The risks of prostitution reform
It is therefore paramount that this reform is guided by experts and social workers with clear knowledge of what is happening in the field. Anything less would run the risk of turning Malta into a paradise for exploiters of vulnerable women
A reform of Malta’s prostitution laws appears to be at a very advanced stage: with the Prostitution Reform Technical Committee already drafting a legal framework.
According to Equality Parliamentary Secretary Rosianne Cutajar, the main aim is to: “Decriminalise sex work; ensure the safety and well-being of sex workers by protecting them from coercion, exploitation and other violence;
“Safeguard the human rights of sex workers and protect them from exploitation, [and];
“Promote the welfare, health and safety of sex workers; while providing a framework that is conducive to public health […].”
On paper, those aims are commendable enough. Certainly, the present legal framework leaves much to be desired: as can be attested by the sheer number of (mostly inconclusive) cases of ‘loitering and soliciting’ currently brought before the law-courts.
As Cutajar rightly notes, “these offences do nothing but create more challenges and difficulties for sex workers”: without offering them any form of ‘protection’ from their exploiters.
But while the bill itself may be well-intentioned, there is nonetheless reason to approach this subject with extreme caution.
Beyond the arguments for and against decriminalisation, there is invariably another factor involved in the issue. Even where the practice is fully legal, the fact remains that prostitution – by virtue of its own nature - depends on the existence of international sex-trafficking rings to meet its labour demands.
So when it comes to regulating this practice, government must be fully aware of all the risks: not least, the risk of unwittingly facilitating matters for the criminal organisations involved in the international sex trade.
As the Coalition on Human Trafficking and Prostitution rightly warned in its reaction: “Prostitution and sex trafficking operate in parallel; and as such they should never be separated, but tackled collectively.”

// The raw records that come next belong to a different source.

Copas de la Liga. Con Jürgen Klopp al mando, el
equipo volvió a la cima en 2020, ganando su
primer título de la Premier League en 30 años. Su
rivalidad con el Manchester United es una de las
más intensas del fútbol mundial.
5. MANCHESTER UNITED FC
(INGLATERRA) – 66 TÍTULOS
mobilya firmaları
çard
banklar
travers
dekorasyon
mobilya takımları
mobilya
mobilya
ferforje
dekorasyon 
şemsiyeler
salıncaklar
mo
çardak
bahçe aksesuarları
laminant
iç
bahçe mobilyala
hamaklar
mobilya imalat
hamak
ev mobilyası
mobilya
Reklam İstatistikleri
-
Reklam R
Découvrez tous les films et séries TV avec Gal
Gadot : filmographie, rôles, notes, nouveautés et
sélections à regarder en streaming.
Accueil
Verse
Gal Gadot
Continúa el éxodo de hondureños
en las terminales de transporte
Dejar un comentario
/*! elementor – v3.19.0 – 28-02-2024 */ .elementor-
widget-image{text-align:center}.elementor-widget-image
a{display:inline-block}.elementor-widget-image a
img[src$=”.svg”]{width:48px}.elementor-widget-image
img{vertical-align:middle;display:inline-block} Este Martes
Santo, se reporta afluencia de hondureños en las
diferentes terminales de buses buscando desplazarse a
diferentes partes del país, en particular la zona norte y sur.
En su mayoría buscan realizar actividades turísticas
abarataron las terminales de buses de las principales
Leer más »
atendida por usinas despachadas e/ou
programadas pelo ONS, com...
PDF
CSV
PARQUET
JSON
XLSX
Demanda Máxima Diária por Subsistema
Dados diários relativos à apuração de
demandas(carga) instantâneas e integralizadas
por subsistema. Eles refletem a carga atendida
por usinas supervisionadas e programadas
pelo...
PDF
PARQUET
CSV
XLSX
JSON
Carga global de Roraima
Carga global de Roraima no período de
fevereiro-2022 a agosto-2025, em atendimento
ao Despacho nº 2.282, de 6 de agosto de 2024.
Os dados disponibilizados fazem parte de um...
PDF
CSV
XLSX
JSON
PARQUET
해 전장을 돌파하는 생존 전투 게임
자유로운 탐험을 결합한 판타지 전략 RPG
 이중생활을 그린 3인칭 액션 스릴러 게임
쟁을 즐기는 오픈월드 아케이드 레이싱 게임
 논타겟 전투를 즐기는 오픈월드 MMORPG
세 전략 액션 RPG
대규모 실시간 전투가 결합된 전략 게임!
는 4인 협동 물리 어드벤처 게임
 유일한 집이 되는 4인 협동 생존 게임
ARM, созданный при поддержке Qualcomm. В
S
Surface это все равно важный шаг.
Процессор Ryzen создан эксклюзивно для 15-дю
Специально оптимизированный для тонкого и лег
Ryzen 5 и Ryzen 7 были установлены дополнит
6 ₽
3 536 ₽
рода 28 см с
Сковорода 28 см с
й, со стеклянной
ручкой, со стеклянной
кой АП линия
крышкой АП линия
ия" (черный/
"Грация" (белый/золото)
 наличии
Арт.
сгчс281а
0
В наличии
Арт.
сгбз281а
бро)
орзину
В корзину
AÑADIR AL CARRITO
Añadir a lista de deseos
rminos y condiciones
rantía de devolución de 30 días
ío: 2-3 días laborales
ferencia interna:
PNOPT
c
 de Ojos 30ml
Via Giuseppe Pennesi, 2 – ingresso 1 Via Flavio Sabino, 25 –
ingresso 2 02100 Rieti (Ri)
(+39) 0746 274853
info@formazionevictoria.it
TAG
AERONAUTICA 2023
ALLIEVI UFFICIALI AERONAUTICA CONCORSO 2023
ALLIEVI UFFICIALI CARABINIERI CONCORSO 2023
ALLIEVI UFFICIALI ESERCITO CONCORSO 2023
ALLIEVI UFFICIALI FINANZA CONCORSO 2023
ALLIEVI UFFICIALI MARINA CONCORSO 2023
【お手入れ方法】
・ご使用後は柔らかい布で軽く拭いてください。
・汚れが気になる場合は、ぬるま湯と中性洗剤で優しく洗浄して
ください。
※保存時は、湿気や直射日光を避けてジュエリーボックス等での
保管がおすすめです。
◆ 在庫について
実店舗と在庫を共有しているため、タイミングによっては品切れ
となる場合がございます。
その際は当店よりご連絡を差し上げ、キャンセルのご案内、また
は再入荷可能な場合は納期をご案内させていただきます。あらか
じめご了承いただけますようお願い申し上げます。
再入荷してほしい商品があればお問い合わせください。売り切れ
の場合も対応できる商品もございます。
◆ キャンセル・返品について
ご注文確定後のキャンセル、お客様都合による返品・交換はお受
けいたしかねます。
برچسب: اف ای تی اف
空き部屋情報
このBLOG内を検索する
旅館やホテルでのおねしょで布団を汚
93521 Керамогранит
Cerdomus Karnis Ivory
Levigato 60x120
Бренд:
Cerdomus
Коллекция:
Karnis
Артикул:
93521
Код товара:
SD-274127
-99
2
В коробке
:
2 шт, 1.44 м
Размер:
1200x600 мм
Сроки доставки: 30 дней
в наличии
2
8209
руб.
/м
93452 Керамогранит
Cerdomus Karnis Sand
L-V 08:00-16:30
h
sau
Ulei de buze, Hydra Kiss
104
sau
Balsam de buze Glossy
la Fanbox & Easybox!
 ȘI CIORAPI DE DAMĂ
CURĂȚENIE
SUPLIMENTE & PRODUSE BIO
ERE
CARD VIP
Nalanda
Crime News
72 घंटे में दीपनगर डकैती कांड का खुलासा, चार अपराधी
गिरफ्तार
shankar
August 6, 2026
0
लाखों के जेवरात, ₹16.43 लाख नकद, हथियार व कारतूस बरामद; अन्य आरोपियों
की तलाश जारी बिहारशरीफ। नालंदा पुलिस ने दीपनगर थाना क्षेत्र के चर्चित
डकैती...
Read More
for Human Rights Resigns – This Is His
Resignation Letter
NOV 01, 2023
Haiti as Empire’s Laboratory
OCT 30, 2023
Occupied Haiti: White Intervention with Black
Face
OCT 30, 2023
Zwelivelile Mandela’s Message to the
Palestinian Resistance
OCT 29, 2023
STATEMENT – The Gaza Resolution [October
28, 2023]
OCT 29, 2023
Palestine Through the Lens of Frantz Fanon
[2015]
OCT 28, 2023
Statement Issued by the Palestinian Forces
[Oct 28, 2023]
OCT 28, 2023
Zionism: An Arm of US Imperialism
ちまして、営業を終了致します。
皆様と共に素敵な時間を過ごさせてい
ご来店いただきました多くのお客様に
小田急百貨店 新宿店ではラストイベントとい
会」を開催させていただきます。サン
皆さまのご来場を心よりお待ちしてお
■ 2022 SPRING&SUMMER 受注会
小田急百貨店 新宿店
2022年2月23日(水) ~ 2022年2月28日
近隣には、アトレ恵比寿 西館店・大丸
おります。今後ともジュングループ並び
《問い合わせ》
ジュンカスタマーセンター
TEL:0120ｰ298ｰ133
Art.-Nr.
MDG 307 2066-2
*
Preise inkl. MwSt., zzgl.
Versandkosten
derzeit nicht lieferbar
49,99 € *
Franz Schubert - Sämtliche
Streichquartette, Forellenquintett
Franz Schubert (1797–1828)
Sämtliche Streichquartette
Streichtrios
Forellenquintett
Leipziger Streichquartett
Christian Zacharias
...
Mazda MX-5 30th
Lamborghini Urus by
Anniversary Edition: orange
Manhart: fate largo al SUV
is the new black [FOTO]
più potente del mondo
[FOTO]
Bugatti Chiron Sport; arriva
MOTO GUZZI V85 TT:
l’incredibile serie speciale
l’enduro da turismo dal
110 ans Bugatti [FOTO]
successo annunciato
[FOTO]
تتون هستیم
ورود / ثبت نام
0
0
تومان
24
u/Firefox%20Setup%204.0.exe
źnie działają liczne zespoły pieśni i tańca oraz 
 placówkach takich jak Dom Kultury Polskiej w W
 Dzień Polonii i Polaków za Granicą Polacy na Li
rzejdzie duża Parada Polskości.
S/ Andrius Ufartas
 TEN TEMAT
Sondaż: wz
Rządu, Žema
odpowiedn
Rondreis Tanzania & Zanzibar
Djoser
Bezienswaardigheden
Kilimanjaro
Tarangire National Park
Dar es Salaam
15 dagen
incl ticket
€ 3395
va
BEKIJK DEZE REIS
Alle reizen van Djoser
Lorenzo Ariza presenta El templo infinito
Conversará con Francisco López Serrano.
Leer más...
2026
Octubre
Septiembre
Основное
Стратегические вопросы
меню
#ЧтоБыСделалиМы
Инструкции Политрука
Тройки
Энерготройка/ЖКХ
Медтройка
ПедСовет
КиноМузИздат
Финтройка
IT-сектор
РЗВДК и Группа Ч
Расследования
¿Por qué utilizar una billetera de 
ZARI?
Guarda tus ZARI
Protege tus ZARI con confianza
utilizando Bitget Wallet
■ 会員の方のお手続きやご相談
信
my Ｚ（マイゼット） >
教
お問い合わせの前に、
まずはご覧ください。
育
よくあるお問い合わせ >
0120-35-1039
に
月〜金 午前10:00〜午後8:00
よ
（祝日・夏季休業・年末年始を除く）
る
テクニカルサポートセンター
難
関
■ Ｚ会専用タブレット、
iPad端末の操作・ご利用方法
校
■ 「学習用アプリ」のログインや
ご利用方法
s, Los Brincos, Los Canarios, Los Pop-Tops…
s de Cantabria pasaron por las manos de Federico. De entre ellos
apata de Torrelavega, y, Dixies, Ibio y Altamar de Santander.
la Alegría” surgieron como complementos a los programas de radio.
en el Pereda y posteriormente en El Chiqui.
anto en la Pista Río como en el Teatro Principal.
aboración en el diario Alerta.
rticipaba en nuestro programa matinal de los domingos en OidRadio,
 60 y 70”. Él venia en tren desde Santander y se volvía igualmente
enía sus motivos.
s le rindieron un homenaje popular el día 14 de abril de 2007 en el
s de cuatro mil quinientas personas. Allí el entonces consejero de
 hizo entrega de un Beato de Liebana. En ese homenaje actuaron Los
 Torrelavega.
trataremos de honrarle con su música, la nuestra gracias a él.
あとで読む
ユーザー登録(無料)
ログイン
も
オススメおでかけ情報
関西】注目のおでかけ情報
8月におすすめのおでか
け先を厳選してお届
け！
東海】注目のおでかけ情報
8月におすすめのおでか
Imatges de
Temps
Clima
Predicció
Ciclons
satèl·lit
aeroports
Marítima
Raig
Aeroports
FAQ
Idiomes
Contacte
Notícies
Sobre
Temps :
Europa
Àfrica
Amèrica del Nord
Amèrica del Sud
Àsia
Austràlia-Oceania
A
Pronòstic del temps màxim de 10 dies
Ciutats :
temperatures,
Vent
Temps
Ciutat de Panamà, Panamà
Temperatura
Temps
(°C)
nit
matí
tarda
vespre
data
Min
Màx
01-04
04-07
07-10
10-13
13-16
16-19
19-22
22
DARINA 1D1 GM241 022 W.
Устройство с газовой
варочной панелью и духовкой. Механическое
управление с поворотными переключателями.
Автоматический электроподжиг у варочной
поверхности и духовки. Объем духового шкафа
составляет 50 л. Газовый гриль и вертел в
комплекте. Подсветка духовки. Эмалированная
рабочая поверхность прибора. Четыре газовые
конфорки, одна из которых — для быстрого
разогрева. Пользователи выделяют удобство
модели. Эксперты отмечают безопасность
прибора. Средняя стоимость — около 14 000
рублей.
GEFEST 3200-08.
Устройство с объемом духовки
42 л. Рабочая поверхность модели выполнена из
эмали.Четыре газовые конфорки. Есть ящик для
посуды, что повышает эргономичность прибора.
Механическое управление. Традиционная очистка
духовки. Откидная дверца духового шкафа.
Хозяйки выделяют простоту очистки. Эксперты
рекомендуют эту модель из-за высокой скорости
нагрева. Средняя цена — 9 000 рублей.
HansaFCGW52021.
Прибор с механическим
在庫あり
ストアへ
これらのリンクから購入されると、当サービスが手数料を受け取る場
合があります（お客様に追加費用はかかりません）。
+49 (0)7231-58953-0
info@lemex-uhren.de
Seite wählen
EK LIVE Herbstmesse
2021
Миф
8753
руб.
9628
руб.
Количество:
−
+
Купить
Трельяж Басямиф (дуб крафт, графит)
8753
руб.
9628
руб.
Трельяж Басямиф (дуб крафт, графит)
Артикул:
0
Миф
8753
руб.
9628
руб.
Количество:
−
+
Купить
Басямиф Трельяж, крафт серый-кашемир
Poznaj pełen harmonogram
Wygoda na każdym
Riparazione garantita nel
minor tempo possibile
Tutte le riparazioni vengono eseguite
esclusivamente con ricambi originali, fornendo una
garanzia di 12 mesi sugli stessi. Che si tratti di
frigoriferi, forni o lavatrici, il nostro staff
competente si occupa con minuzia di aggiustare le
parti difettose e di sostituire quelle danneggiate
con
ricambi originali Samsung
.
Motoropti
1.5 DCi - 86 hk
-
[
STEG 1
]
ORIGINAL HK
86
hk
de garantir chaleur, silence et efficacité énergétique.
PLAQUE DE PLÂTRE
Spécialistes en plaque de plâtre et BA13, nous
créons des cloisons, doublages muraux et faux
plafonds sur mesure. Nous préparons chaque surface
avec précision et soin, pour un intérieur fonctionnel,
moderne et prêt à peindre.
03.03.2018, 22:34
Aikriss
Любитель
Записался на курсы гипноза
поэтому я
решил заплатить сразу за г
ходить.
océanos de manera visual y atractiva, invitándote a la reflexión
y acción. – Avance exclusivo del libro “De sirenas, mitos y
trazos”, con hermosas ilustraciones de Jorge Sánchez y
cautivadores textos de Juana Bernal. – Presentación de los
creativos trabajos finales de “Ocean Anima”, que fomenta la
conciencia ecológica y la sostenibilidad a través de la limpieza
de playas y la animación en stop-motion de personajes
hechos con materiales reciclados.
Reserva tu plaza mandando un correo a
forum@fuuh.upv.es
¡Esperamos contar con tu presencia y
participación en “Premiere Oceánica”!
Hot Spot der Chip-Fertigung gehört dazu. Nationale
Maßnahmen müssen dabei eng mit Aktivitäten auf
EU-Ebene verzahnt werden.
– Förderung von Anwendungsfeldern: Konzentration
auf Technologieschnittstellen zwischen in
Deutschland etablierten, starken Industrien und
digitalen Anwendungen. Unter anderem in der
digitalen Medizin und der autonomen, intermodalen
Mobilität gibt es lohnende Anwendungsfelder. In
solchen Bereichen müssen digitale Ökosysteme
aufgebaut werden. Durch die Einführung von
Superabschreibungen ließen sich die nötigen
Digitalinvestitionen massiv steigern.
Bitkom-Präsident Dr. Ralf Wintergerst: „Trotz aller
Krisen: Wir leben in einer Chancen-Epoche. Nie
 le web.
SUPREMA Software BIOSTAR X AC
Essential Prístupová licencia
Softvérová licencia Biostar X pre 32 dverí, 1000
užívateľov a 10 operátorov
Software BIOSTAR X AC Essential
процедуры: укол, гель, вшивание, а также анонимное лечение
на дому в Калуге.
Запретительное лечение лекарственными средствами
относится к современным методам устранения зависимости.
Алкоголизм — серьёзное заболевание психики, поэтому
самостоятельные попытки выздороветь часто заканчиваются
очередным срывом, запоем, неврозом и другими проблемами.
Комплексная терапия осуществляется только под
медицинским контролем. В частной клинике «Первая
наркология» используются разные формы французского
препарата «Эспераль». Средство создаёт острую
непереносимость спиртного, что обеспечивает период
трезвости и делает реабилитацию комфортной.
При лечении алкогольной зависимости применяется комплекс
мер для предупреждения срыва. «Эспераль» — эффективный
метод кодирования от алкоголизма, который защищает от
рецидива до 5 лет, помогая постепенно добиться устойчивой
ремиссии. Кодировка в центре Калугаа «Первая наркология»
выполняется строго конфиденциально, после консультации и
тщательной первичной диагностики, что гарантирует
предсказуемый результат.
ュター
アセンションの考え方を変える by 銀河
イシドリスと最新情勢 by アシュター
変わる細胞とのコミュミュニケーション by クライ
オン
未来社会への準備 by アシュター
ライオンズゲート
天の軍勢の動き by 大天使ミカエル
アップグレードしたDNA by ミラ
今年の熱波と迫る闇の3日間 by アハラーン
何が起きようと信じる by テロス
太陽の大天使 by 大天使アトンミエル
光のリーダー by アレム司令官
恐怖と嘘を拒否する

“If the industry widens through legalisation, more vulnerable people will need to be trafficked for this purpose. […] Legalising prostitution will further encourage the exploitation and abuse towards individuals caught up in prostitution whilst facilitating the control that pimps, traffickers, and johns will have on those prostituted.”
The Coalition – which comprises former President Marie Louise Coleiro Preca, and representatives of six organisations active in the field of women’s/human rights – also argued that government’s proposal “naively assumed that prostitutes have the agency to choose”: adding that the vast majority of people in prostitution are either coerced or enslaved by the industry.
Similar views were expressed by the MWL – formerly Malta Confederation of Women’s Organisations – which also complained that the Prostitution Reform Technical Committee was devoid of experts and professionals working along prostituted and trafficked individuals.
Even more bizarrely, there are no representatives of any of Malta’s women’s rights organisations. It therefore seems that the Prostitution Reform bill is being drawn up without any input from the NGOs that have been working on this issue for years.
Regardless of the intentions behind this bill, then, government would be wise to heed these warnings. By normalising sex work without a concerted fight against trafficking and the exploitation of pimps, it might run the risk of creating a legal front for criminals to run ‘normalised’ prostitution rackets: without having removed the control of sex workers, especially women and vulnerable people, from exploiters.
As recent experience has taught us, even Malta’s highly-regulated Gaming and Financial Services sector has in the past been infiltrated by Mafia concerns. Not only does it take time and resources to flush these outliers out; but there is also the question of all the damage caused to our international reputation.
The government should learn from these experiences, and avoid making the same mistakes. Through regulating sex work, the chances are that we will be giving the hidden, mostly male owners of prostitutes - who arguably lack the agency or autonomy to be freed of this structure of exploitation - a new avenue that legalises the services of these women.
But that alone does not mean that these women lose their dependency on their exploiters.
On another level, the decriminalisation process itself is more complex than a simple change in legislation. Women in prostitution cannot be expected to transition seamlessly into a legal state, when they remain controlled by pimps or brothel-keepers, or do not have any visible form of ‘trade union-like’ representation to shepherd them from a state of illegality into one of legality.
It is therefore paramount that this reform is guided by experts and social workers with clear knowledge of what is happening in the field. Anything less would run the risk of turning Malta into a paradise for exploiters of vulnerable women.